WRITTEN TASK: Where a line holds the word "Teacher", copy that line from the data below.

########

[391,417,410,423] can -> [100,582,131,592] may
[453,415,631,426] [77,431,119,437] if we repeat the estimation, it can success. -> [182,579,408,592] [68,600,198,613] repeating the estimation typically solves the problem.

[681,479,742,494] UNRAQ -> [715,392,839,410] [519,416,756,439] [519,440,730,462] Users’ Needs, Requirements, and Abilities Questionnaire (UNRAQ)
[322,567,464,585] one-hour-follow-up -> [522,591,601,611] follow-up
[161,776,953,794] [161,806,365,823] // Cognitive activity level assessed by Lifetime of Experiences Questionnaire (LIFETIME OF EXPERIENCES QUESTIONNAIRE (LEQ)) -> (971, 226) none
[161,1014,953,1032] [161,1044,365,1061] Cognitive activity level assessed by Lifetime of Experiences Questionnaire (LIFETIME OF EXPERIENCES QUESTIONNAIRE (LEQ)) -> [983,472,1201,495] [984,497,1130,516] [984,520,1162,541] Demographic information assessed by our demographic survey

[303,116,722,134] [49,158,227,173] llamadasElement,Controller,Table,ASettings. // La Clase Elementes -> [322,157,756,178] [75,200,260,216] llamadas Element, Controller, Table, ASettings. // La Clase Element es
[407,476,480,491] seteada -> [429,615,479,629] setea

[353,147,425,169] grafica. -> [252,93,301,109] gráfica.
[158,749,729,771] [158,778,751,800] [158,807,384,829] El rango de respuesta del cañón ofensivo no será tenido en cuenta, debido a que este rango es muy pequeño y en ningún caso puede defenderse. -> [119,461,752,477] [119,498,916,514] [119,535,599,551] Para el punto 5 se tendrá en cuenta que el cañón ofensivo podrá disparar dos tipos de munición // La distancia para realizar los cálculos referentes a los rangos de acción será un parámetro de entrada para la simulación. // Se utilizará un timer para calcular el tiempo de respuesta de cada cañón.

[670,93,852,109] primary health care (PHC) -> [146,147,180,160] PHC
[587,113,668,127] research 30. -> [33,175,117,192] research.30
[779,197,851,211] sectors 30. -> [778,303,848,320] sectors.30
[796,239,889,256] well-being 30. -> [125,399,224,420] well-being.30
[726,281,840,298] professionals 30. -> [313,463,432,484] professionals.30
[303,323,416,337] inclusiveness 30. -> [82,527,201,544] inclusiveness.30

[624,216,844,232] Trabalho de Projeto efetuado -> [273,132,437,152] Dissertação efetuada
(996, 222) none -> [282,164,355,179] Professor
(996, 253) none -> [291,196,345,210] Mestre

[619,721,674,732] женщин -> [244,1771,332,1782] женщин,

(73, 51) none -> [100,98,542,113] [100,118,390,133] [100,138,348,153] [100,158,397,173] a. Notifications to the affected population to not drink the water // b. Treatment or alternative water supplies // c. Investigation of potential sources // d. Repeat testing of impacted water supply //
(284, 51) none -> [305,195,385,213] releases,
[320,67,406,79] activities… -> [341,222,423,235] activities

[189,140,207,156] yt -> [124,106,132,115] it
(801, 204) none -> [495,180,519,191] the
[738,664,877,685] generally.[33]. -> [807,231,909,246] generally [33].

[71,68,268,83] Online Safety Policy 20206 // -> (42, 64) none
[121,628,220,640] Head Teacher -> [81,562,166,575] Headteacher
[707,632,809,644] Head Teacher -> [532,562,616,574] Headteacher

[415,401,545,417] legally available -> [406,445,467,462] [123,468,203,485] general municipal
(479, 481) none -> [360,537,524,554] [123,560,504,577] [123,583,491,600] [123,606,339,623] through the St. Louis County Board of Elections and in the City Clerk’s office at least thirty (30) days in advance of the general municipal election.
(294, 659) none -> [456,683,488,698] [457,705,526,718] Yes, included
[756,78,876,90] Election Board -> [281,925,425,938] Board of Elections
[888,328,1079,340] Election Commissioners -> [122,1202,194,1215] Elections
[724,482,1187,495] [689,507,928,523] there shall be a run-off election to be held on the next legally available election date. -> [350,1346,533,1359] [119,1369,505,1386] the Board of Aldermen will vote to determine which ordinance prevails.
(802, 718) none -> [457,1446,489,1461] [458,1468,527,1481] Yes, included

########

EXPECTED OUTPUT:
[121,628,220,640] Head Teacher -> [81,562,166,575] Headteacher
[707,632,809,644] Head Teacher -> [532,562,616,574] Headteacher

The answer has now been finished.